CAMPAIGNERS and commuters who spent years calling for a Tube station to go step-free are “delighted” their plight has been listened to.

Buckhurst Hill, which is on the Central Line and acts as a gateway between Epping and central London, will finally get easier access.

The station is one of six which will benefit disabled people and parents with pushchairs, to help them access the Tube without navigating a steep flight of stairs.

Green Party councillors Steven Neville and Simon Heap have welcomed the news, after a lengthy, drawn-out campaign.

Cllr Neville said: “It has taken a number of years, defeating arguments put up against doing it, a great deal of pressure by myself and other campaigners, but finally we are.

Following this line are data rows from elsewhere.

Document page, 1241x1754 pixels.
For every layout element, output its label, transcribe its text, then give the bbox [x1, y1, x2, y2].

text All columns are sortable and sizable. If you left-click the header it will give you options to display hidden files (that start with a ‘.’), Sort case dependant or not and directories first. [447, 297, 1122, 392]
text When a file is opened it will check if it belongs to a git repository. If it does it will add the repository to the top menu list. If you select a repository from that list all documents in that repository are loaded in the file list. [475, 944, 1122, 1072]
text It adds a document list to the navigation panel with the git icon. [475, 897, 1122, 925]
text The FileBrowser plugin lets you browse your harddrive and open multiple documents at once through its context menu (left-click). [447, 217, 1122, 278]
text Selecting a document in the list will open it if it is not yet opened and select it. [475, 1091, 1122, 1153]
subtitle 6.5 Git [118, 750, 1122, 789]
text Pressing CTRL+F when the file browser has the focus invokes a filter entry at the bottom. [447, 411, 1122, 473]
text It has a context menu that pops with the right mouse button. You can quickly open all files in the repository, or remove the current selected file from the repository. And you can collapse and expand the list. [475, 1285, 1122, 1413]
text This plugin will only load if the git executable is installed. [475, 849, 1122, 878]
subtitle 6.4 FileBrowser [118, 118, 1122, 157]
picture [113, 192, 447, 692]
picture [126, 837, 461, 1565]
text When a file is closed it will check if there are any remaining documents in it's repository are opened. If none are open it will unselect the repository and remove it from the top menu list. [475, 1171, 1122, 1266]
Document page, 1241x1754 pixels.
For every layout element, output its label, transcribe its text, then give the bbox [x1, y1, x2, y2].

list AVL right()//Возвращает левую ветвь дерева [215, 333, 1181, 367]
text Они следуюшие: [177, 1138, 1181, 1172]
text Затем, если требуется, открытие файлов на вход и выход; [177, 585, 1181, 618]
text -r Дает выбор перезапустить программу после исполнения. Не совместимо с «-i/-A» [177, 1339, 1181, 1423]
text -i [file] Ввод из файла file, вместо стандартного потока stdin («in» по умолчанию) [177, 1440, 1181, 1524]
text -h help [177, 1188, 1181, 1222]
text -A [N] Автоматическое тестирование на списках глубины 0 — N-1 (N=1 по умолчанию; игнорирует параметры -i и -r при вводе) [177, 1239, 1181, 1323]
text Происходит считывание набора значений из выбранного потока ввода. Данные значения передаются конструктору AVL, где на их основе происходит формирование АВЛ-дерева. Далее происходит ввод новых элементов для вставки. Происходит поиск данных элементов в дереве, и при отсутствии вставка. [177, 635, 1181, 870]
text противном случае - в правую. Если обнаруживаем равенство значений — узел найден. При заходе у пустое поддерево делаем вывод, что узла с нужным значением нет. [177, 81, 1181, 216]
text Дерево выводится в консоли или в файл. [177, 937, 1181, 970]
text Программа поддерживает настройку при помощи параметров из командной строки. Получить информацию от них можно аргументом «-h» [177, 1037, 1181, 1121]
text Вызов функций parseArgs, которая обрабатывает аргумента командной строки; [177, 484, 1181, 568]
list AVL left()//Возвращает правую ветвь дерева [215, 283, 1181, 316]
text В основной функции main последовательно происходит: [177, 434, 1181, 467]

“I’m quite simply delighted.

“It will be a real boost to disabled people and mums and dads with children in buggies.”

The news was announced by Transport for London (TfL) earlier this week, as part of plans put forward by Mayor of London Sadiq Khan.

But Cllr Neville warned he will closely monitor the transport body, to ensure the work is carried out by 2020 as promised.

He also praised the Buckhurst Hill Residents’ Society, who he says were instrumental in fighting the campaign.

He added: “I think I can speak for all Buckhurst Hill residents when I say we have been waiting for this for many years.

“We have put a lot of effort into this campaign and I’m glad that Sadiq Khan has signed this off.”

Jenn Page, chairman of the Buckhurst Hill Residents Association, said: “We are all absolutely delighted with this result.

“We have pressed the manager of the Central Line over the last few years over step free access. It is long overdue.”

Buckhurst Hill will be the first of the six stations to get step-free access, and work is expected to begin later this year.

Mr Khan ahas also pledged to make Newbury Park, on the same line, step-free by 2019.

The ambitious project forms part of of the mayor’s £200million plan to improve passenger access at 100 different stations by 2020.

Mr Khan said: “It’s absolutely vital that we make our transport network accessible to all, and by investing more in step-free access than ever before, we’re doing what we can to help people right across the capital.”

Campaigns and outreach officer at Transport for all Catherine Smith said the announcement was “great news for disabled and older people”.